## [How to complete this task]
Images aside, return all the entries exactly.

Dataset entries
"""

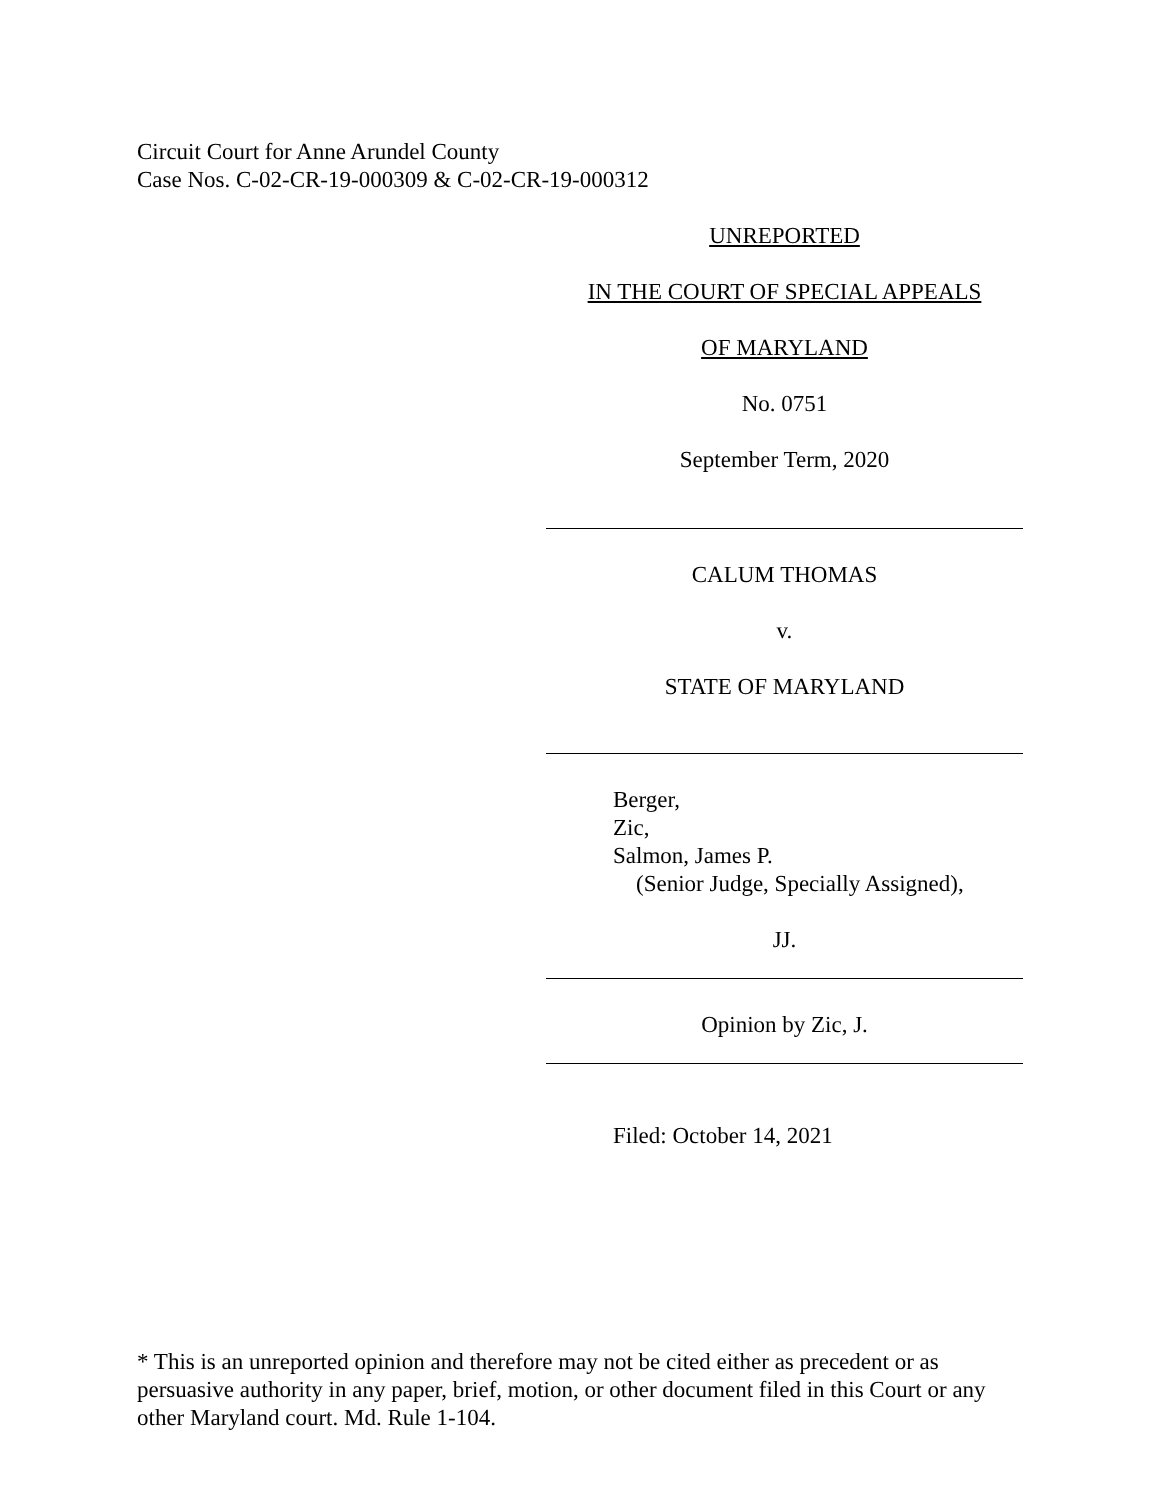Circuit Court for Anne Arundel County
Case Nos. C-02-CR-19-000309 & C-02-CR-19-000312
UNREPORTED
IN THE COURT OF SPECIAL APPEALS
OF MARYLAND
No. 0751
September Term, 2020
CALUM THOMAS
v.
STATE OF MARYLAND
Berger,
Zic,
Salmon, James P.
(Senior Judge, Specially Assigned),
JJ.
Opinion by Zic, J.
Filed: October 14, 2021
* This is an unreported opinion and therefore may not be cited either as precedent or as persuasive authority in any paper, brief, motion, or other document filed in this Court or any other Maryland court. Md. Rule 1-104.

"""

## [Exercise answer]
Circuit Court for Anne Arundel County
Case Nos. C-02-CR-19-000309 & C-02-CR-19-000312
UNREPORTED
IN THE COURT OF SPECIAL APPEALS
OF MARYLAND
No. 0751
September Term, 2020
CALUM THOMAS
v.
STATE OF MARYLAND
Berger,
Zic,
Salmon, James P.
(Senior Judge, Specially Assigned),
JJ.
Opinion by Zic, J.
Filed: October 14, 2021
* This is an unreported opinion and therefore may not be cited either as precedent or as persuasive authority in any paper, brief, motion, or other document filed in this Court or any other Maryland court. Md. Rule 1-104.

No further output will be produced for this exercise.